This is a Ugandan dish. I learned about it recently from Lydia. She studied at Makerere University so she lived there for several years.
Traditionally, the matokes are cooked with banana leaf stalks until they’re very soft. Once ready the matoke is wrapped in banana leaves and often served on them. I don’t have any banana leaves stored away so I’ll have to do without them, but it must look very nice served that way.
The peanuts are ground into a powder and cooked with onions, garlic, tomatoes, very similar to the Ethiopian shiro. The sauce can then be flavored with spices of your choice.
Here’s how I did it:
1 teaspoon cumin seeds (decided to add it just for a change)
2 onions chopped
1 cup stock, any kind
1 carrot, grated
10 peeled and cut matoke bananas
Fry the cumin seeds in some oil for about a minute, add the onions. When the onions soften add the stock, grated carrot, the matoke and salt to taste.
Give a quick stir and cover. Let it simmer under low fire. Stir once in a while and add water if needed till the matoke is cooked.
3 handfuls of peanuts (already roasted)
2 garlic cloves, grated
1 onion chopped
2 tomatoes, chopped
The peanuts need to be ground till very fine, like powder. My hand held blender didn’t do this very well. I added water and made a paste instead. It was easier to blend after adding the water, it became a chunky paste. I couldn’t get it any finer than that.
In a small pot, add two table spoons of olive oil and about the same mount of water, turn up the heat and add the garlic. The water helps keep the garlic from burning too fast. Once the garlic gets milky add the peanut paste. Stir.
In another pot, start frying the onions in some oil, when they turn colour add the tomatoes and salt to taste. Once tomatoes soften, add the peanut and garlic mix. Add a little bit of water, stir, cover and simmer under low fire. Stir often to keep it from sticking at the bottom.
Lydia also mentioned that seeing a ring of oil start to form in the peanut sauce is an indicator that it’s ready.
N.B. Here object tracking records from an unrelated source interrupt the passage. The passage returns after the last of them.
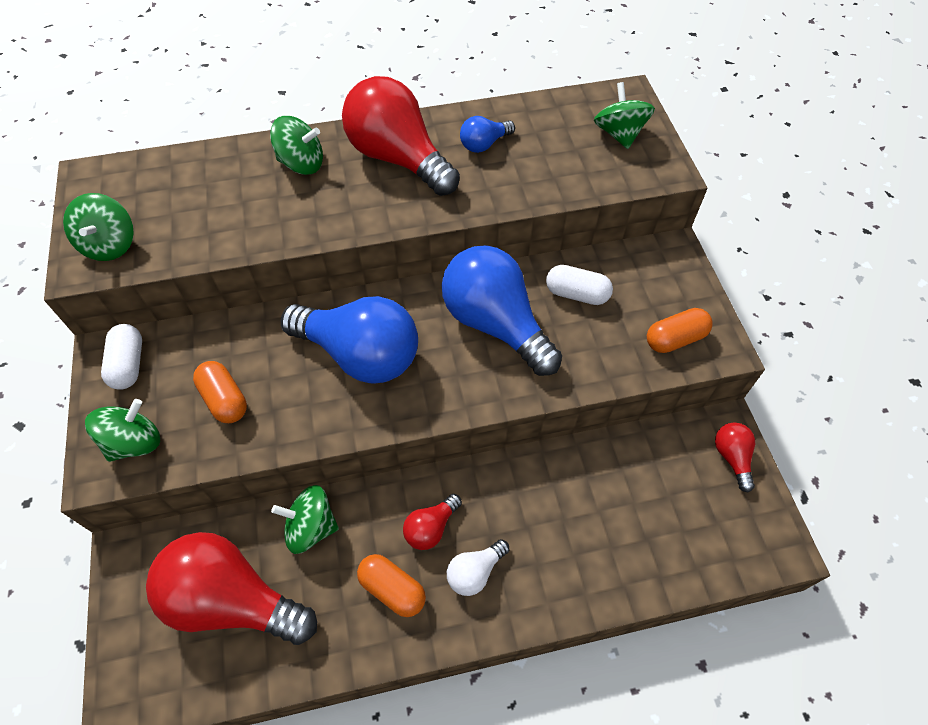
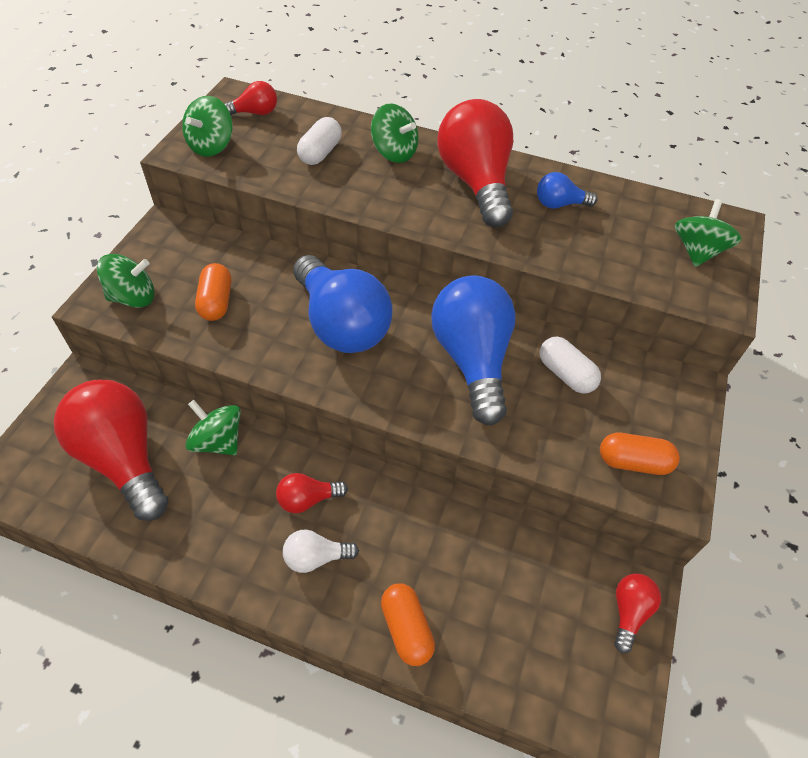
camera: 30 degrees right, 5 degrees down
(127, 186) = (255, 113): none -> red light bulb
(128, 364) = (172, 242): white capsule -> white capsule (320, 153)
(392, 589) = (241, 527): orange capsule -> orange capsule (406, 629)

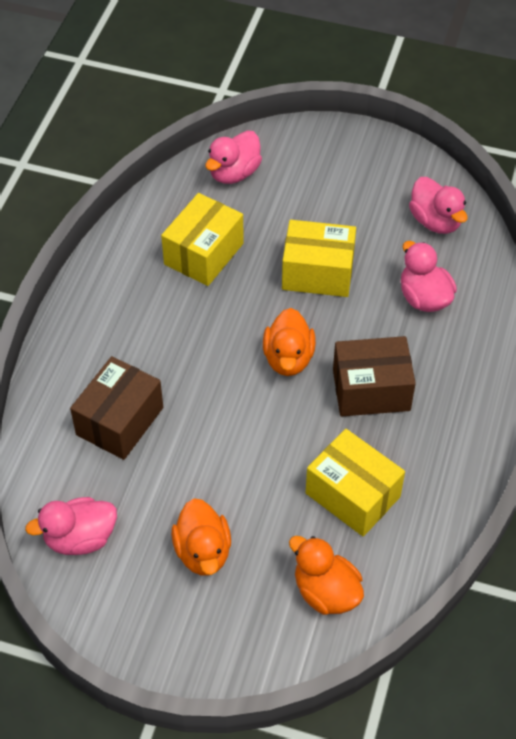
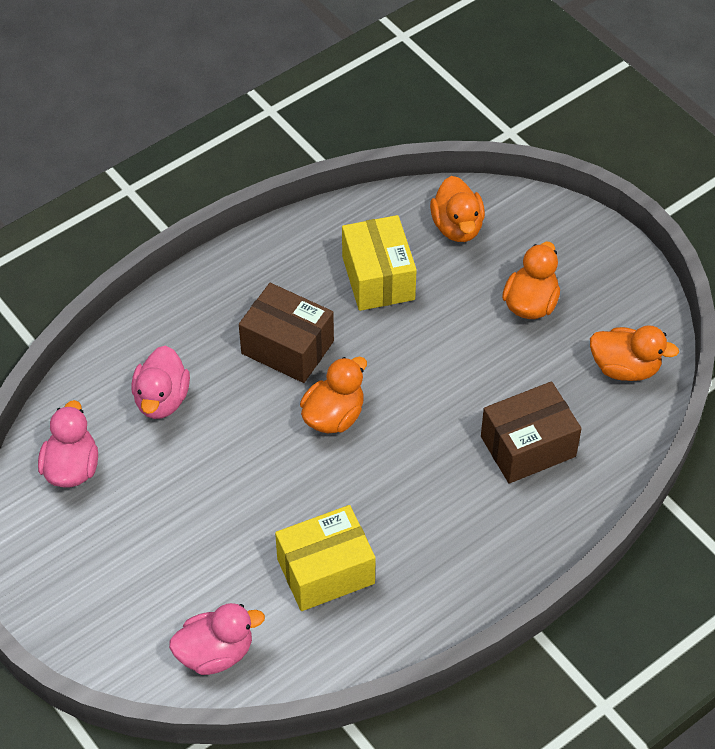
camera: 145 degrees left, 0 degrees up
(80, 538) = (625, 368): pink duck -> orange duck
(317, 273) = (233, 482): yellow box -> none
I waited and waited and waited to see that oil ring! [all of 10 minutes!] It just didn’t seem like it would happen. I tasted it and it was good to me so I turned off the fire and served!
Funny thing happened while I was serving my husband, I suddenly got nervous. I wondered what I would give him to eat if he didn’t like it (-_-) He is not a big fan of matoke, I didn’t think he would jump at the idea of adding a peanut sauce to the mix. When I handed him the plate he said “What’s with the funny smile?!”
I like the peanut flavor
This is also the first time I’ve cooked matoke with cumin, I liked it.